▸ **EXERCISE PROMPT**
Say how many lines in the entries hold the word "Salgado", and reply with that number only.

INFORMATION SUPPLIED Block Start

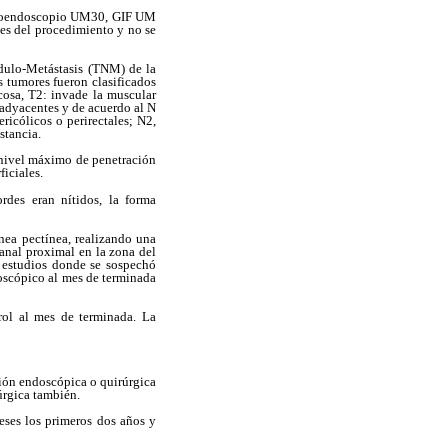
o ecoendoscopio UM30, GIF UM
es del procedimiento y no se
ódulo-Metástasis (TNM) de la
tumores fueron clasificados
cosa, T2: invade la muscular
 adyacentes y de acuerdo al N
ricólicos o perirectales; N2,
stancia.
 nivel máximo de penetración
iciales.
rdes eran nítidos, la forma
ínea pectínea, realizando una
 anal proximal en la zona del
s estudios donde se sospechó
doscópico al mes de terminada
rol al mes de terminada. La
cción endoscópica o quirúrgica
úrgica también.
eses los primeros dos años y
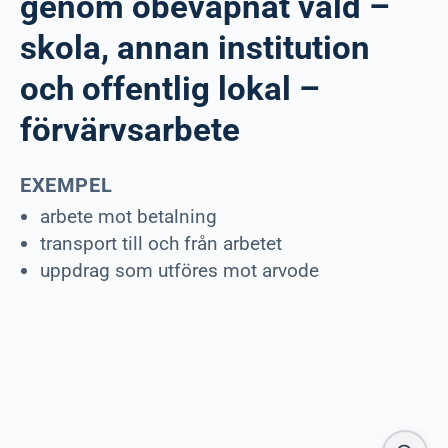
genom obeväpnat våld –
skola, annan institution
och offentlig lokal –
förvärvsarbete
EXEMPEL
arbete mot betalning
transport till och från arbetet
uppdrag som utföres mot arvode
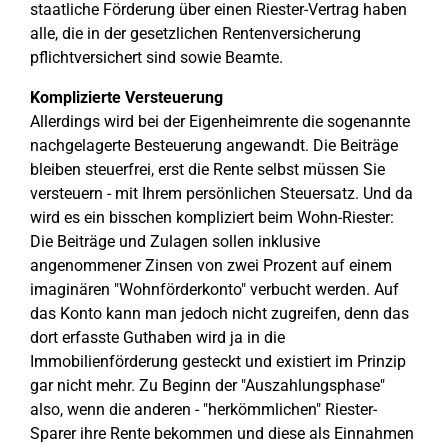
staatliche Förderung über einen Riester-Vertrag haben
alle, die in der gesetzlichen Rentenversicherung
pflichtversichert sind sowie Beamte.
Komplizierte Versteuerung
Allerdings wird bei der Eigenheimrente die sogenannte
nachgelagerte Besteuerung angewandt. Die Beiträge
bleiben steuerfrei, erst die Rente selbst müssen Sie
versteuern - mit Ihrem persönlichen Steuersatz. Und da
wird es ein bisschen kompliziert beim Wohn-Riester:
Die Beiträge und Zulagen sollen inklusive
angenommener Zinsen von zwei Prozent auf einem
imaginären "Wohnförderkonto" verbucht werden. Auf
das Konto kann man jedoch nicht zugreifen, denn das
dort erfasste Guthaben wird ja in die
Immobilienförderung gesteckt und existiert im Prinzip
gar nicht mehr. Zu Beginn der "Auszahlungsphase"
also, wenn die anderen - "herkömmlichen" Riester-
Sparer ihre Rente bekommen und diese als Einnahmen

INFORMATION SUPPLIED Block End
INFORMATION SUPPLIED Block Start

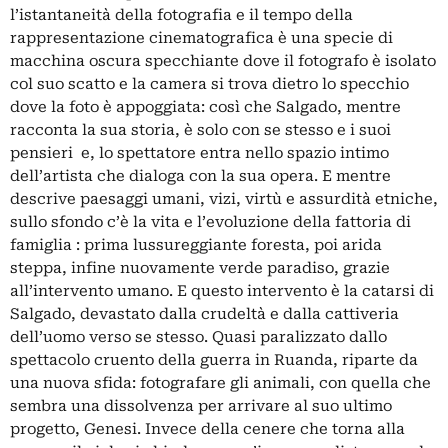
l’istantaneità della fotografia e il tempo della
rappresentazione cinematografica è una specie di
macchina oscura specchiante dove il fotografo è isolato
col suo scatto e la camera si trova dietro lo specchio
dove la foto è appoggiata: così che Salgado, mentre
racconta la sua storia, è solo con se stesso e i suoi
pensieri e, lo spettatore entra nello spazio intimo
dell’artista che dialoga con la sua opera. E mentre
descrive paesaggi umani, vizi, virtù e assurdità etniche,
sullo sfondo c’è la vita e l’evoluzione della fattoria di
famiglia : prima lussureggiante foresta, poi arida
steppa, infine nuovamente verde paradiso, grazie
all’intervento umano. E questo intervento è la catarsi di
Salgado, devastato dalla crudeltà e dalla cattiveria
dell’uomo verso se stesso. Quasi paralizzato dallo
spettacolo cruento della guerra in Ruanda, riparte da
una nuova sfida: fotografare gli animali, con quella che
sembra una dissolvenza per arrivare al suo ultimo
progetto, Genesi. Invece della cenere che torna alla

INFORMATION SUPPLIED Block End
INFORMATION SUPPLIED Block Start

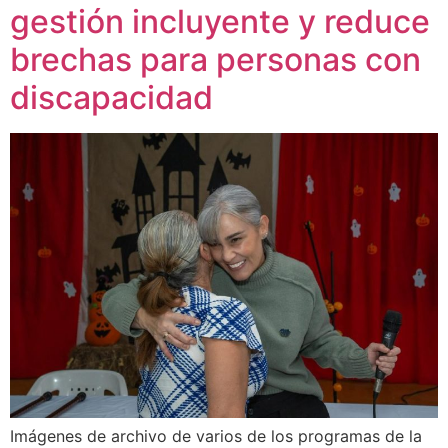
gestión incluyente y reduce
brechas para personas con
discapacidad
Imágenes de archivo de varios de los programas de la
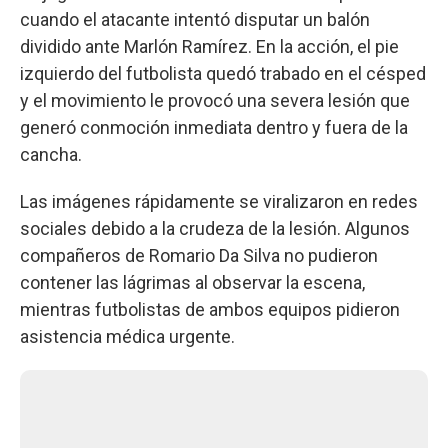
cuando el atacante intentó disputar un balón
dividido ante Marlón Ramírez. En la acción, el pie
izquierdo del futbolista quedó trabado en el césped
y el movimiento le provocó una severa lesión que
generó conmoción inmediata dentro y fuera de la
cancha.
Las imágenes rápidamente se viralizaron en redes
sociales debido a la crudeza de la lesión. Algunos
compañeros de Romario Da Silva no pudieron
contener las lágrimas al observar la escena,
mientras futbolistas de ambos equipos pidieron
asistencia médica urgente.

INFORMATION SUPPLIED Block End

▸ **ANSWER FOR THIS EXERCISE**
2